Work instruction:
If a line in the data below contains "CIRCLE", copy it.

Given records:

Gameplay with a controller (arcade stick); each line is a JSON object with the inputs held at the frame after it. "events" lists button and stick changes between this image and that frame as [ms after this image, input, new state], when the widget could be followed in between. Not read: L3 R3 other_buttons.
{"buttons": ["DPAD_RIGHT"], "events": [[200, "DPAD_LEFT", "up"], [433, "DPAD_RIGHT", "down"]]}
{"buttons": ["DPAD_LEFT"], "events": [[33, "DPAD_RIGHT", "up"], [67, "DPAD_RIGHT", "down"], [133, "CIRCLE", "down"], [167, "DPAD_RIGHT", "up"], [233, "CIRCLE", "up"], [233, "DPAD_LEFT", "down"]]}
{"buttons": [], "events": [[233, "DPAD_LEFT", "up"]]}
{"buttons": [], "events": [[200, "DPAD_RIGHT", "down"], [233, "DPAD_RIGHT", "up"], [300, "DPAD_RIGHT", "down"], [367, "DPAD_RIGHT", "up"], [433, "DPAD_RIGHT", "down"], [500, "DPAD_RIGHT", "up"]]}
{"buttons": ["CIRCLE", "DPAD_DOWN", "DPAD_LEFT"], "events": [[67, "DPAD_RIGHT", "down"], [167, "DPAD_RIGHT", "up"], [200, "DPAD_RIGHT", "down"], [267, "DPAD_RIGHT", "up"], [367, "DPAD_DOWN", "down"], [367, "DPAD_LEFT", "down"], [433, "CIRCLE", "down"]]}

Solution to this exercise:
{"buttons": ["DPAD_LEFT"], "events": [[33, "DPAD_RIGHT", "up"], [67, "DPAD_RIGHT", "down"], [133, "CIRCLE", "down"], [167, "DPAD_RIGHT", "up"], [233, "CIRCLE", "up"], [233, "DPAD_LEFT", "down"]]}
{"buttons": ["CIRCLE", "DPAD_DOWN", "DPAD_LEFT"], "events": [[67, "DPAD_RIGHT", "down"], [167, "DPAD_RIGHT", "up"], [200, "DPAD_RIGHT", "down"], [267, "DPAD_RIGHT", "up"], [367, "DPAD_DOWN", "down"], [367, "DPAD_LEFT", "down"], [433, "CIRCLE", "down"]]}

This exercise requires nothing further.